BRIEF.
Beneath this line sits some data. Return only its lines from the one holding "ROMANTIC ASH BENKEPLATE B241" through the one holding "ne - Gîte Amandier", inclusive, exactly, with the images removed.

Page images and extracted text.
++++++
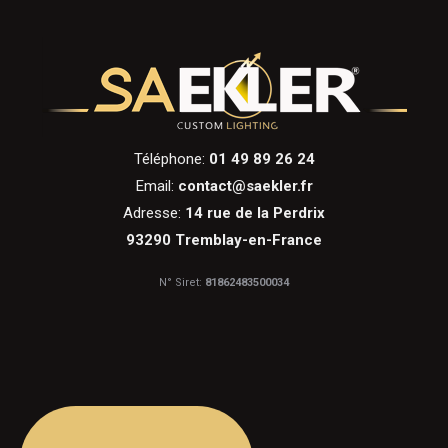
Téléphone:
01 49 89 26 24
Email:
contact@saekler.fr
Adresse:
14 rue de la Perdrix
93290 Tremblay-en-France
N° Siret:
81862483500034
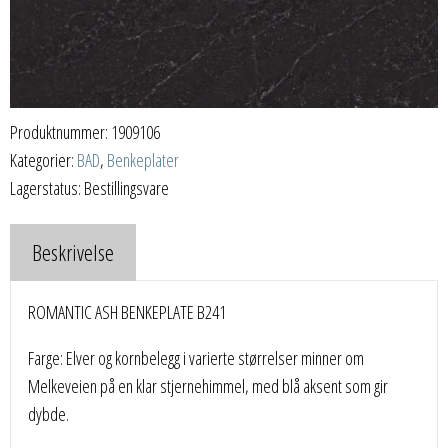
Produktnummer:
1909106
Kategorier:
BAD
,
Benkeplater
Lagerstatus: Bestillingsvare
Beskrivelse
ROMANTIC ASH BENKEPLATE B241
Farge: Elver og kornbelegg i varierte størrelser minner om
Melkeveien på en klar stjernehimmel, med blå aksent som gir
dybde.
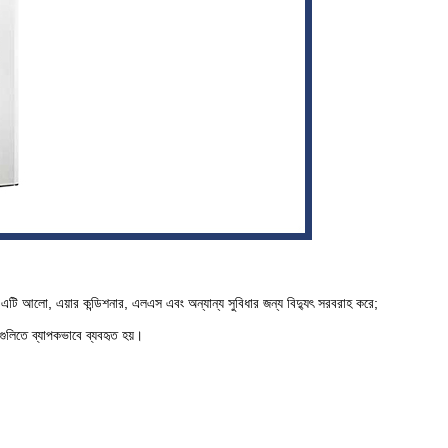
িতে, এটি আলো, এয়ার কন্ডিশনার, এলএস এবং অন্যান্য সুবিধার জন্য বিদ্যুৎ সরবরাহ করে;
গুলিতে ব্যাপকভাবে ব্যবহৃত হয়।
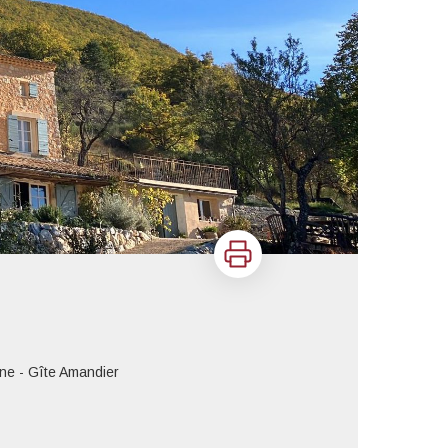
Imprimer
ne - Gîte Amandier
++++++
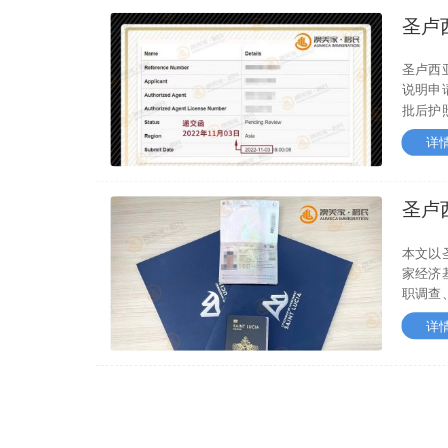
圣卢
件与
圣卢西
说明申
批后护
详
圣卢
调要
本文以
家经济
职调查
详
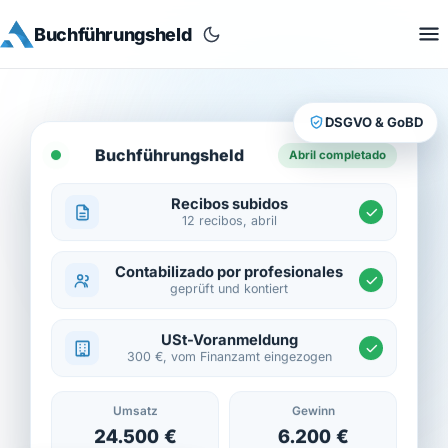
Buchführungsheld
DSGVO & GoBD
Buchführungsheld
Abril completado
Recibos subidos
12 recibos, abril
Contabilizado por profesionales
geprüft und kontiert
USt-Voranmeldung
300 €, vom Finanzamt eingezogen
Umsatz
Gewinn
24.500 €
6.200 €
++++++
ANSWER TO THIS EXERCISE.
ROMANTIC ASH BENKEPLATE B241
Farge: Elver og kornbelegg i varierte størrelser minner om
Melkeveien på en klar stjernehimmel, med blå aksent som gir
dybde.
িতে, এটি আলো, এয়ার কন্ডিশনার, এলএস এবং অন্যান্য সুবিধার জন্য বিদ্যুৎ সরবরাহ করে;
গুলিতে ব্যাপকভাবে ব্যবহৃত হয়।
Imprimer
ne - Gîte Amandier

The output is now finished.